Dr. Anthony Fauci discusses his career, reflects on pandemic response at UIC forum
Dr. Anthony Fauci visited University of Illinois Chicago on Tuesday to discuss his decades-long career in medicine and public service.
Marie Lynn Miranda, UIC’s chancellor, spoke with Fauci about his work battling two major public health crises — the HIV and AIDS epidemic and the COVID-19 pandemic — the need for more robust local public health systems to better manage future outbreaks and restoring trust in health care professionals and scientists.
The 83-year-old retired in 2022 after leading the National Institute of Allergy and Infectious Diseases for nearly 40 years. He served as an adviser on domestic and global health issues to seven U.S. presidents.
About 2,100 people attended the chat at UIC’s Isadore and Sadie Dorin Forum, including former Mayor Lori Lightfoot, who did not speak. At three separate points, pro-Palestine demonstrators with the organization Behind Enemy Lines interrupted Fauci and Miranda and were removed from the auditorium.
During the chat, Fauci discussed the country’s failures in responding and managing the COVID-19 pandemic. He pointed out that before the outbreak, the Johns Hopkins School of Public Health ranked the U.S. as overwhelmingly the best country for pandemic preparedness.
But at the end of the fourth year of the pandemic, “we had 1.7 million deaths and the outbreak isn't even over yet,” Fauci said. “We are now in our fifth year of this outbreak, and that is more deaths per capita than virtually any other country in the world, including low- and middle-income countries with maybe one exception.”
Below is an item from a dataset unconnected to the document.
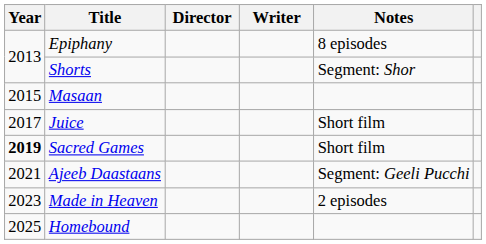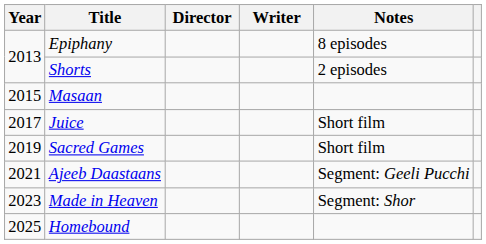Shorts | Notes: Segment: Shor -> 2 episodes
Sacred Games | Year: bold -> normal
Made in Heaven | Notes: 2 episodes -> Segment: Shor
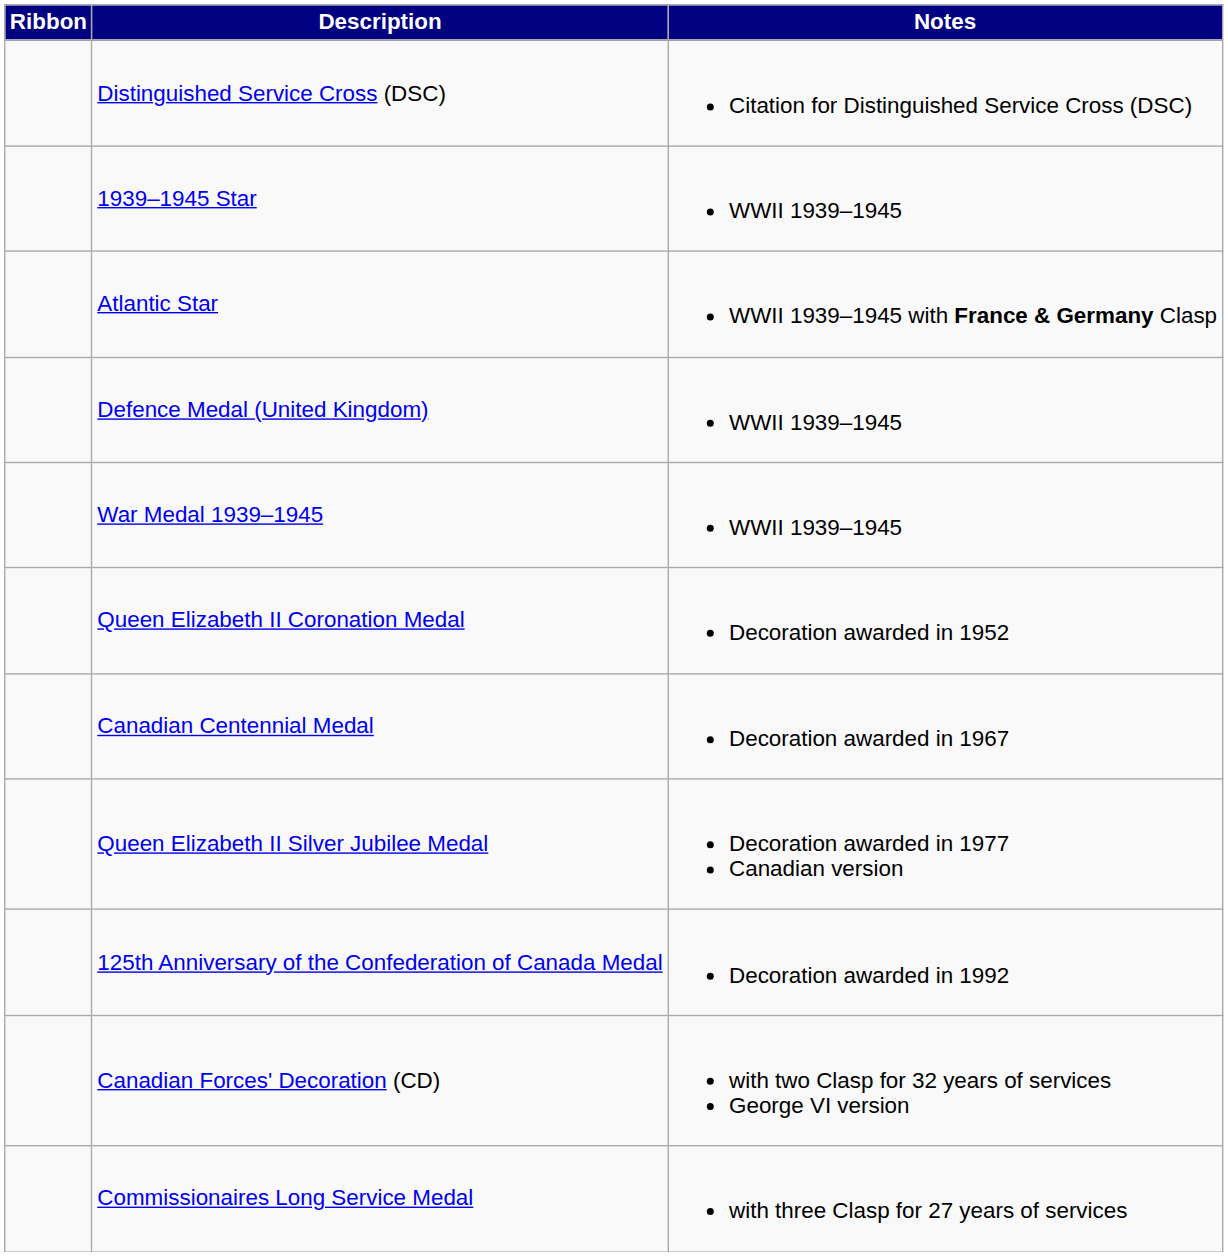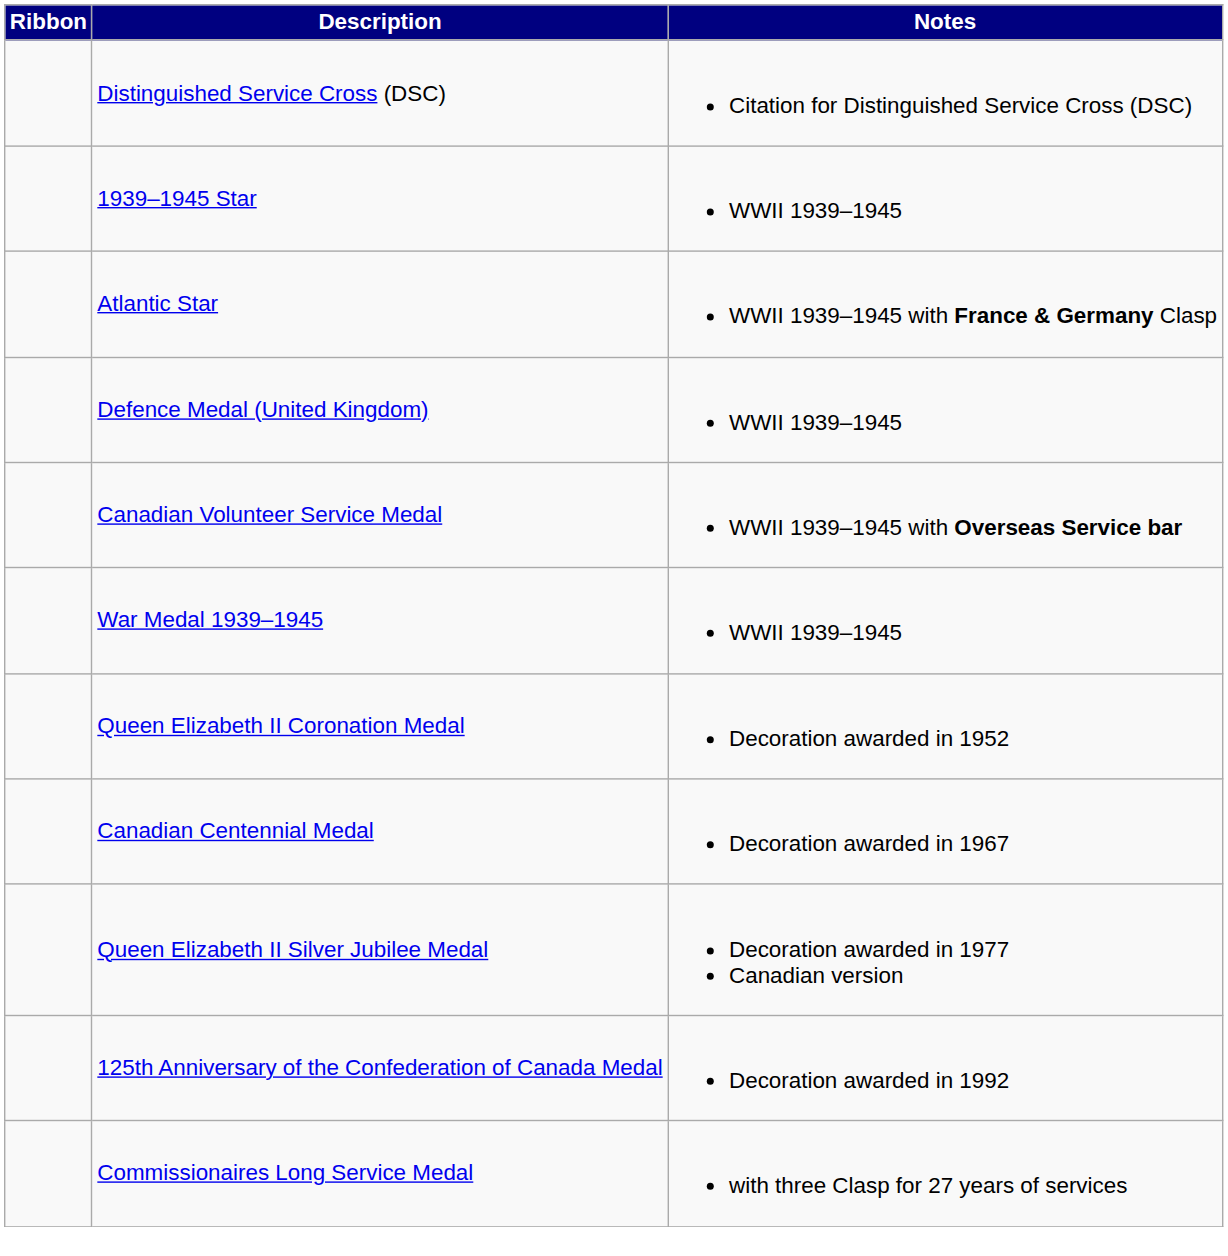+ row: Canadian Volunteer Service Medal | WWII 1939–1945 with Overseas Service bar
- row: Canadian Forces' Decoration (CD) | with two Clasp for 32 years of services George VI version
The country’s diminishing public health system was one of the reasons the response to the virus was weakened, especially given that most local public health departments are critically underfunded, Fauci said.
“So when you heard us always talking about how we can control [COVID-19] by identification, isolation and contact tracing, all of that takes place at the local level,” Fauci said. “And if you don't have local public health infrastructure, no matter how devoted and committed the people are, if they don't have the resources, it's not going to happen.”
At the federal level, responding to COVID-19 was complicated by the ever-changing virus, Fauci said.
“When you're dealing with the moving target, then you have to make decisions based on the information, the data and the evidence that you have,” Fauci said. “So what we knew in January of 2020, was very different from so many standpoints than what we knew in July of 2020 and in April of 2022.”
COVID-19 wasn’t the first outbreak Fauci handled. During the early 1980s, he was on the forefront of responding to the growing HIV and AIDS epidemic. He started working for the National Institutes of Health in 1981 after finishing fellowships in infectious disease and immunology.
Nobody else wanted to get involved in treating and learning about the disease, Fauci said, and some didn’t think it was even worth addressing.
Fauci said his undergrad degree in classical studies made him a more empathetic doctor, enabling him to see patients such as those with AIDS as people outside of their infections.
“I just felt this compelling empathy towards these young gay men who were being stigmatized, not only for being gay, but stigmatized because they had a disease that was a mysterious disease that was likely sexually transmitted,” Fauci said.
“I felt an almost fundamental ethical responsibility to say I'm going to change the direction of my career and start studying this disease that didn't have a name.”